Tag: criticism

  • Constructive Criticism and Hate

    Both seem good, for both the feedback giver and the receiver. When I give nice feedback, I feel good about it. It feels equivalent to having done a generous act of kindness for the receiver which indirectly is true. Moreover usually, I either end up learning something new or it adds one more block in creating a strong relationship with the person I just helped.

    Hate speech on the other hand can have a negative impact on the receiver but it takes out some amount of anger and aggression from the source. Whenever I take the hate, I save someone else from taking it and it’s fine as long as I am not looking back to it.

    When you’re the hater, you not only detest but also are willing to stop someone from growing which is even worse. People pleasers try to make feedbacks less harsh but it reduces the genuine nature of how they should be. The harsh constructive feedbacks may occasionally be negative, but they are constructive, effective and worth thinking about. As Seth Godin says, “Holding back is selfish, because it deprives the group of your insight at the same time that it normalizes non-participation.”

    The only question I like to ask myself before giving feedback is if it is genuine. The bleakness doesn’t matter as long as it’s genuine. And if it is too bleak, I will prefer holding back over false pleasing.

  • The Idea of being ‘Liked’

    Here’s an absorbing Reddit discussion on the subject “Stop Trying to be liked by everybody, you don’t even like everybody”. It is so interesting to see people having different views about ‘being liked or disliked’.
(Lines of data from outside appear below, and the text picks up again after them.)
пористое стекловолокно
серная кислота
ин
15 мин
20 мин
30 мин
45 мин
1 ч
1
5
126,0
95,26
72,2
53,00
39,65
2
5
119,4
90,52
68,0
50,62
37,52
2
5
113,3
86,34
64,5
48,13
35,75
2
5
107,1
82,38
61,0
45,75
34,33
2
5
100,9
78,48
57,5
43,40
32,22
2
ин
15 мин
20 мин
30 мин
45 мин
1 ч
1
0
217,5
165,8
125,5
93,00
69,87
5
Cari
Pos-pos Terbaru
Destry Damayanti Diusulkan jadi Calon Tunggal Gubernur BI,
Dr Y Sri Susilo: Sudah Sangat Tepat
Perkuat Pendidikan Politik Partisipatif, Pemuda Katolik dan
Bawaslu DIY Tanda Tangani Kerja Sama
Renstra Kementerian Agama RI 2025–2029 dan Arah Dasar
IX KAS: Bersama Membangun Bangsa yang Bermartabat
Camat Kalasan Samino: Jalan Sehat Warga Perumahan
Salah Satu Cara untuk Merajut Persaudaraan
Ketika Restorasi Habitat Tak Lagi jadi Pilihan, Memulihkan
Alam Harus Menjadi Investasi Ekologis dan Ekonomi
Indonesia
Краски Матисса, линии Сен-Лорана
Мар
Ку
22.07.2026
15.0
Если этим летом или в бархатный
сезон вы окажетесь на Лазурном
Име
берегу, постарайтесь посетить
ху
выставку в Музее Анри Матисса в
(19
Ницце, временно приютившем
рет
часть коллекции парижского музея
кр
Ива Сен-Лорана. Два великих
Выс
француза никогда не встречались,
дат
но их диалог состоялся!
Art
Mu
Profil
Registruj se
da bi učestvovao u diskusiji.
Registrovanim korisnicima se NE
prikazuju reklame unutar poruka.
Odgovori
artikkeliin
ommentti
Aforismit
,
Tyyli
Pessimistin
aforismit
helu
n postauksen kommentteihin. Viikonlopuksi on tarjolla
    Some believe that if they take in criticism, they get to know where they are going wrong and a vast majority of people accept that being liked by others is not important if you truly believe in yourself and trust in your abilities.

    kittysaysdoit says, “liking, disliking—it’s all fleeting. All that you have ever liked or disliked is a judgement from the past which is no longer. Constantly experience things in the now without holding on to like/dislike labels and there will be more vibrant ways to experience people.”

    And the most popular comment which was by MichaelEmouse said, “One thing that helped me: If you wouldn’t seek advice from someone, why would you care about their criticism?”

    In my opinion, it is none of your business to overthink about what other people are thinking about you, including appreciation. If you think you’re doing well, you probably are and the only thing that should matter is how you see others. If you think about someone negatively, it’s your fault and if someone else thinks wrong about you, you shouldn’t let it enter your head.

  • Self-Criticism

    Self-criticism is the worst thing you could do in 2020. Criticising yourself and emphasizing your weaknesses sounds ambitious since you may think that it helps you to grow, but does it really? I’ve always believed that no one is perfect and the fact that everybody is special in their own way. I know you’ve already heard this but it does make sense.

    If you imagine yourself being inferior or poor at something, your brain starts assuming and acknowledging it. What you think is what you become! If you start thinking that you suck at maths, you’ll probably start disliking maths and becoming weaker at it even if you could improve with some extra classes. Self-criticism makes you lose your self-confidence and self-esteem, the two qualities extremely necessary for growth.

    I do buy the concept of ‘voices in our head’ and sometimes it just feels like you’re talking to yourself – or self-talk as we like to call it. Talk to yourself like you’re talking to a friend, would you really like to criticize and discourage a friend like you do to yourself? Negative self-talk is an enemy to our brain, and criticizing yourself is as cruel as criticizing others. We often blame ourselves for petty things when we’re worried and anxious or sometimes just for humour. Believing that being harsh on yourself will improve your performance is an incorrect mindset.

    If you genuinely think that you require improvement in something, you should keep yourself motivated and constructively improve rather than highlighting the flaws and depreciating yourself. The next time you feel like criticizing yourself, ink down your thoughts as when you put things out on paper, you go through them multiple times..a bit deeply and you come to know them thoroughly before you exaggerate them further.  

    Treat yourself as a human being and be kind to yourself. Try to perceive these challenges as ‘delightfully difficult’ creating opportunities out of them.